My own case is a perfect example. I don't want to be a rep for example.

However, if there is a substandard bearer, and I happen to be the only one left who represents my ideals, I may have to be. The same goes for chief of each of those 100 parties, or even the top guy.

Sometimes you don't see those guys until that time comes, and then they are seen as interlopers.

If someone is clear in their ideas, and speaks the right language I'll be inclined to ghive an opportunity to prove it if the alternative is waiting through another term of mediocrity.

We only have so much time on earth, we need to make it count.

Communications guru said...

This stuff is hard to read, but I can tell you the direction the Grand Oil Party is taking: to the right directly off the cliff. Teabaggers are just the fringe that has always been there. I saw them in the mid-1990s when I worked for papers in Lenawee County, but they were called the militia. You can’t call them the “tea party” because they stand for nothing, and they know they will never be a party because voters would reject them.

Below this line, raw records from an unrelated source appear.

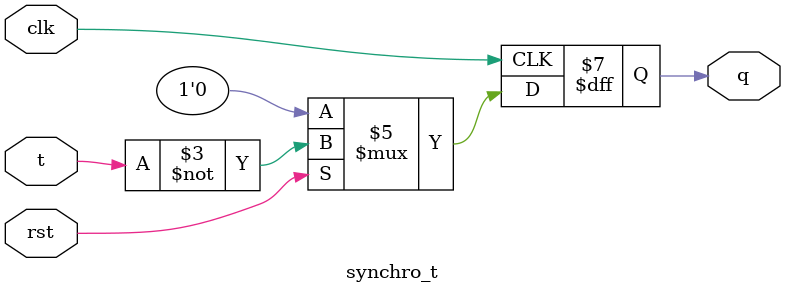
<source format=v>
`timescale 1ns / 1ps


module synchro_t(clk,rst,t,q);
input wire clk,rst,t;
output reg q;

always @(posedge clk) begin
    if(!rst) q<=0;
    else q<=~t;
end
endmodule

</source>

It’s exactly about wanting to be the big cheese. Gillman is the only person I have ever seen who has as big as ego as you do. “I don't want to be a rep for example?” That’s a lie, but you can’t even get through a Republican primary.

Communications guru said...

MIRS reported today that teabaggers won “only 20 percent of the seats on the MRP's governing board” at the convention on Saturday. Sounds like a fringe to me. The other good news is that there are a few sane Republicans left, and we saw 29 of them yesterday with the passage of House Bill 4111 that accepted grant dollars for a state-federal partnership health exchange.